After an explosion of coverage around the Flint, Mich. water situation in the past few months, those removed from the crisis geographically may comfort themselves with their own domestic layout. Students on our campus may dislike the chlorinated taste of the tap water, but at least they aren’t gulping down copious amounts of lead. At least they know the chemical contents that are in their water, as quarterly testing is required by the Environmental Protection Agency (EPA) and made available to the public on the Orono-Veazie Water District site. This is an astronomically different situation than the citizens of Flint, and yet similar complications continue to arise in our home water.
The Orono-Veazie water supply has experienced hiccups in their safety testing for several years, extending back to at least 2011 when the public began to show more organized concern for the water safety. But talk of the testing has most recently boiled down into a conversation topic much like the weather: something to mention, there and unavoidable. Concern extends only as far as the shock factor of it, and then we talk about other things.
To clarify, the water we drink on the University of Maine campus and in the surrounding area is not bogged down with lead like the water in Flint. The water here has historically been tested with high or exceedingly high amounts of disinfection byproducts. These chemicals, namely trihalomethane (THM) and haloacetic acids (HAA5), are normal. The goal is to keep their involvement with our drinking water as minimal as possible without costing the public exorbitant funds. There is technology to keep THM and HAA5 levels low, but cost is a main deterrent against adopting those safeguards.
With the current water maintenance practices, testing of Orono-Veazie water wells results in a constant up and down slinging of THM and HAA5 levels from acceptable amounts to over safe limits and everywhere in-between. 2011 was the last time THM levels were above the EPA limit, though high spikes have been recorded as recently as Aug. 12 last year, when a well site in Veazie tested for 81.4 parts per billion (ppb). This statistic, compared to the established maximum contaminant level of 80 ppb, gives cause for concern. The EPA states that exposure to high levels of either THM or HAA5 may cause cancer, but testing in humans is limited due to ethical concerns. In the face of a potential carcinogen, limitation is the safest bet.

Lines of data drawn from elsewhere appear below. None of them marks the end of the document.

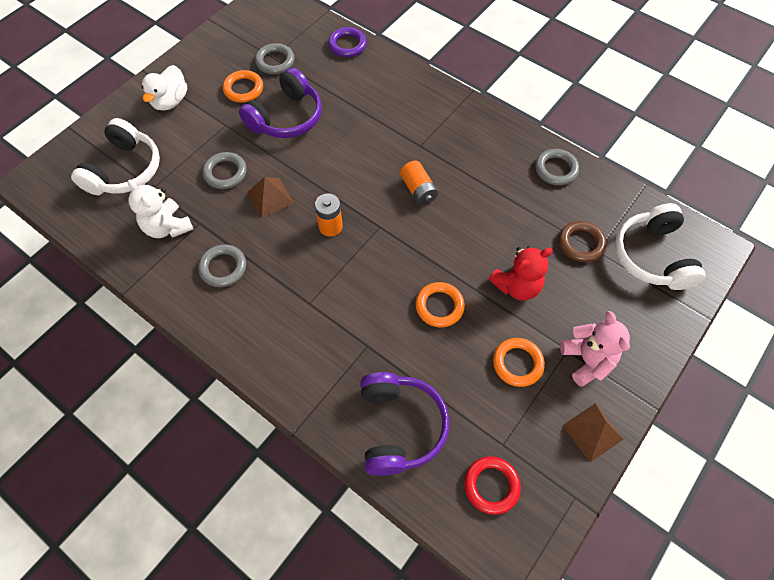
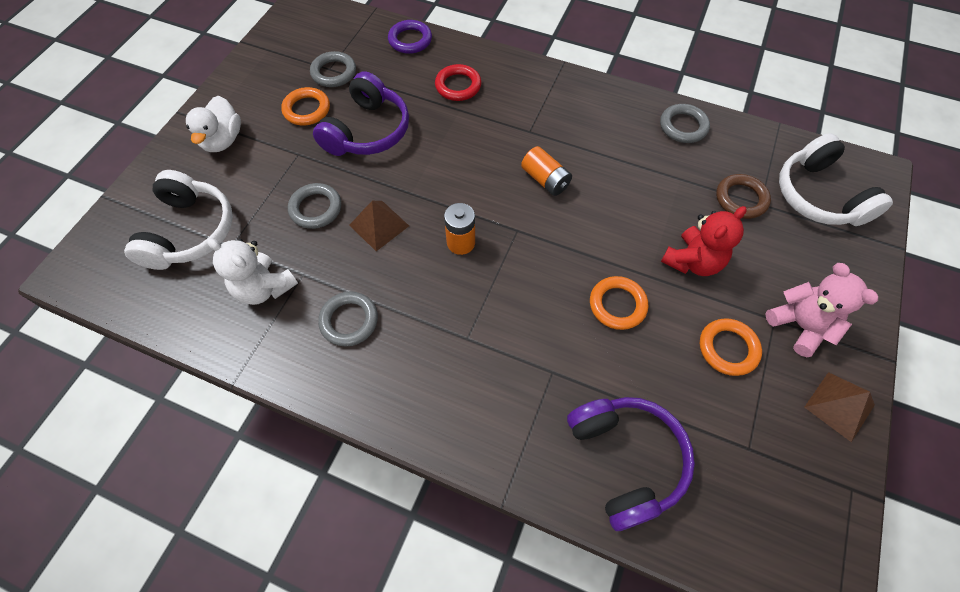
camera: 15 degrees left, 0 degrees up
(491, 485) = (756, 502): red ring -> red ring (458, 86)

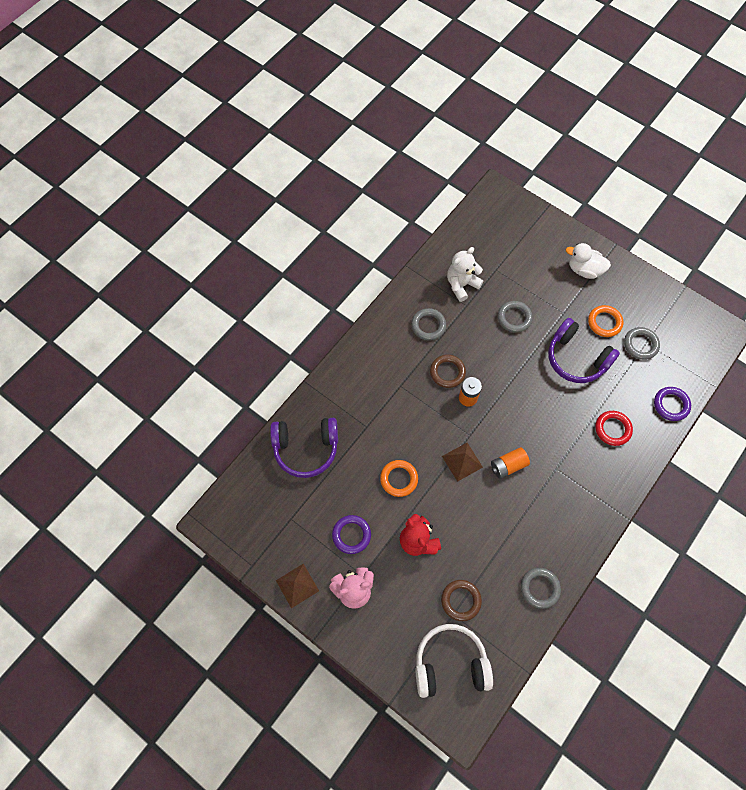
camera: 105 degrees right, 5 degrees up
(190, 231) = (511, 249): white headphones -> none
(379, 225) = (492, 352): brown pyramid -> brown pyramid (462, 461)
(426, 277) = (447, 372): none -> brown ring
(728, 348) = (351, 535): orange ring -> purple ring

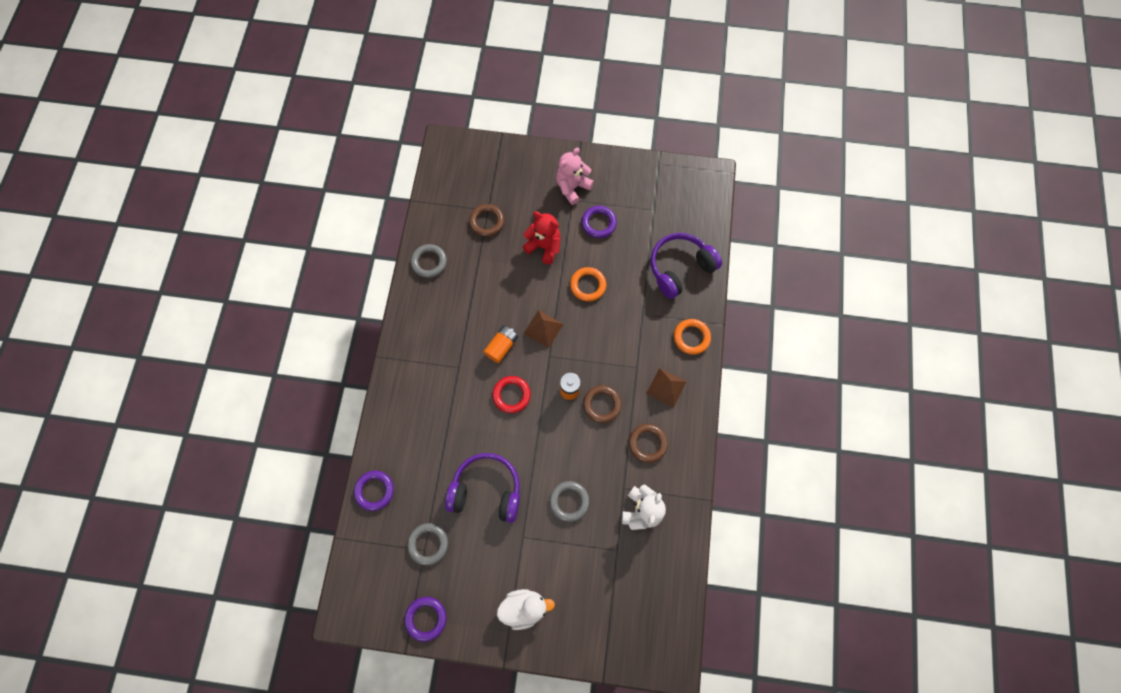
camera: 150 degrees right, 5 degrees up
(297, 585) = (616, 168): brown pyramid -> brown pyramid (666, 387)
(428, 325) = (647, 443): grey ring -> brown ring
(450, 663) = (472, 177): white headphones -> none
(604, 322) = (475, 550): orange ring -> orange ring (691, 337)
(612, 429) = (422, 433): red ring -> red ring (511, 395)
(661, 298) = (426, 618): none -> purple ring

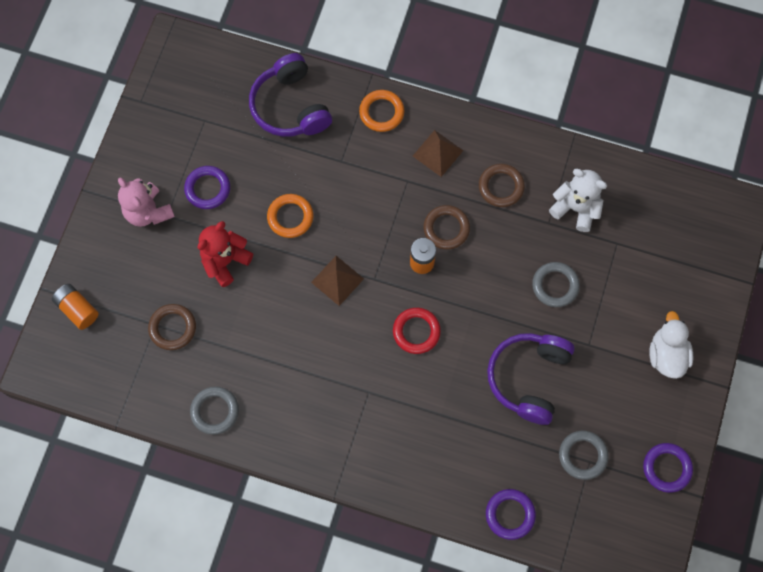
camera: 80 degrees left, 0 degrees up
(501, 346) = (351, 334): orange battery -> orange battery (77, 309)

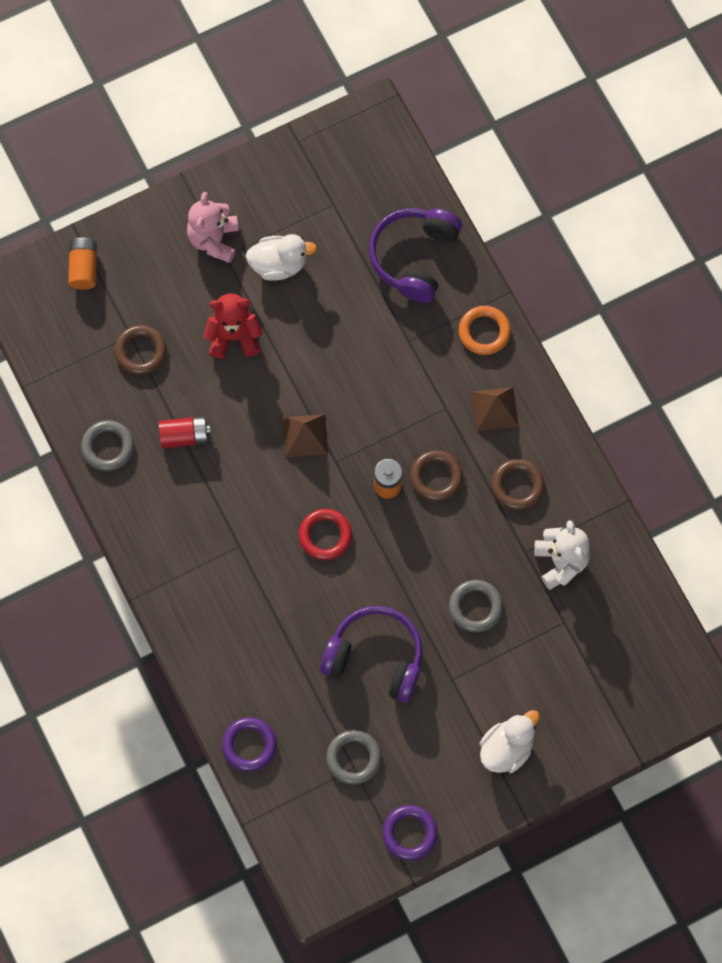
camera: 45 degrees right, 0 degrees up
(207, 189) = (279, 264): purple ring -> white duck
(259, 355) = (184, 436): none -> red battery
(290, 217) = (320, 349): orange ring -> none
(528, 378) = (375, 658): purple headphones -> purple headphones turned 45 degrees clockwise

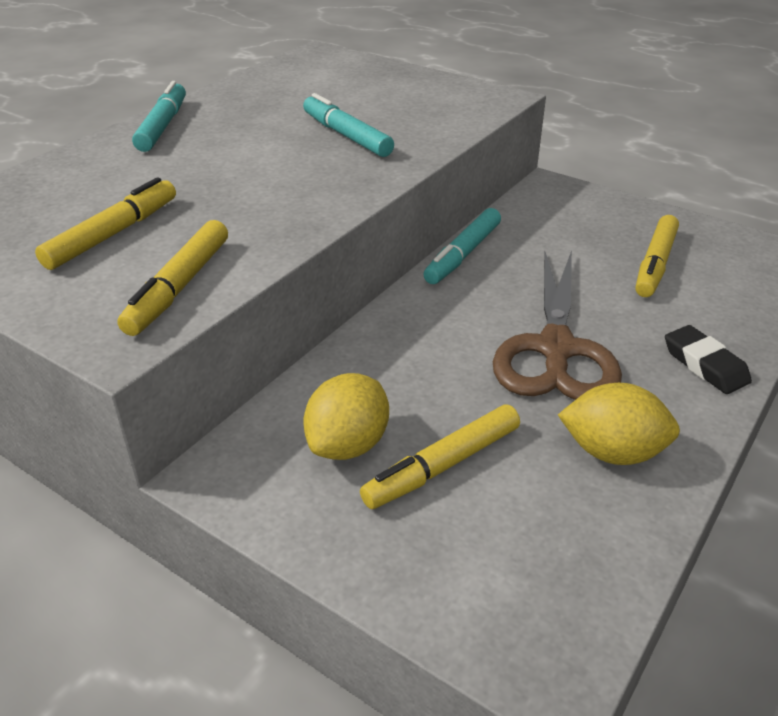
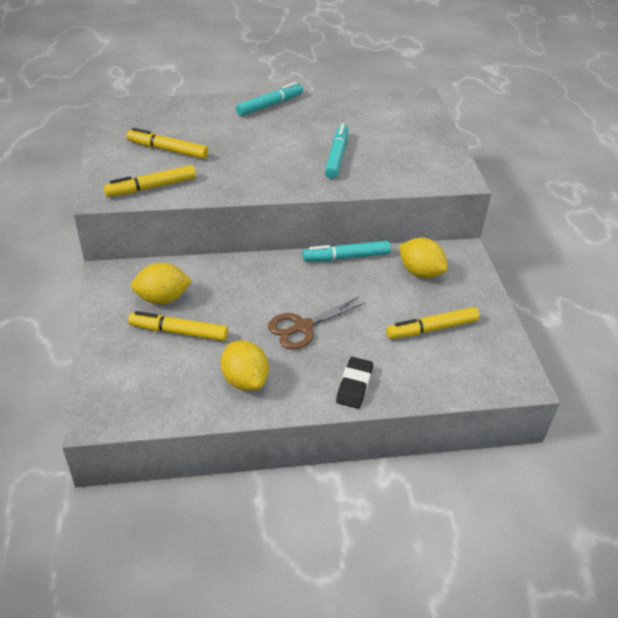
camera: 45 degrees right, 5 degrees up
(113, 234) = (167, 150): yellow marker -> yellow marker turned 150 degrees counterclockwise
(551, 224) = (420, 272): none -> yellow lemon
(555, 349) = (303, 327): brown scissors -> brown scissors, size x0.66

The results of these tests have always been given to us, as long as they are sought after. Unlike Flint, the government here has not been giving blanket statements making everything seem alright. However, there hasn’t been much announcement in the opposite direction either. This scrape-by methodology of merely testing under regulation and leaving the rest to chance feels lazy. We have the opportunity in our community to secure our safety and push ourselves farther from a potential crisis like those happening elsewhere in the country.
If we continue to brush off the water situation as something inevitable, it may worsen right under our noses. Pushing conversation about these staggering water quality reports is the first step to keeping the right people accountable and avoiding an irreversible tragedy in our own backyard. We cannot be complacent about something as vital to us as our drinking water.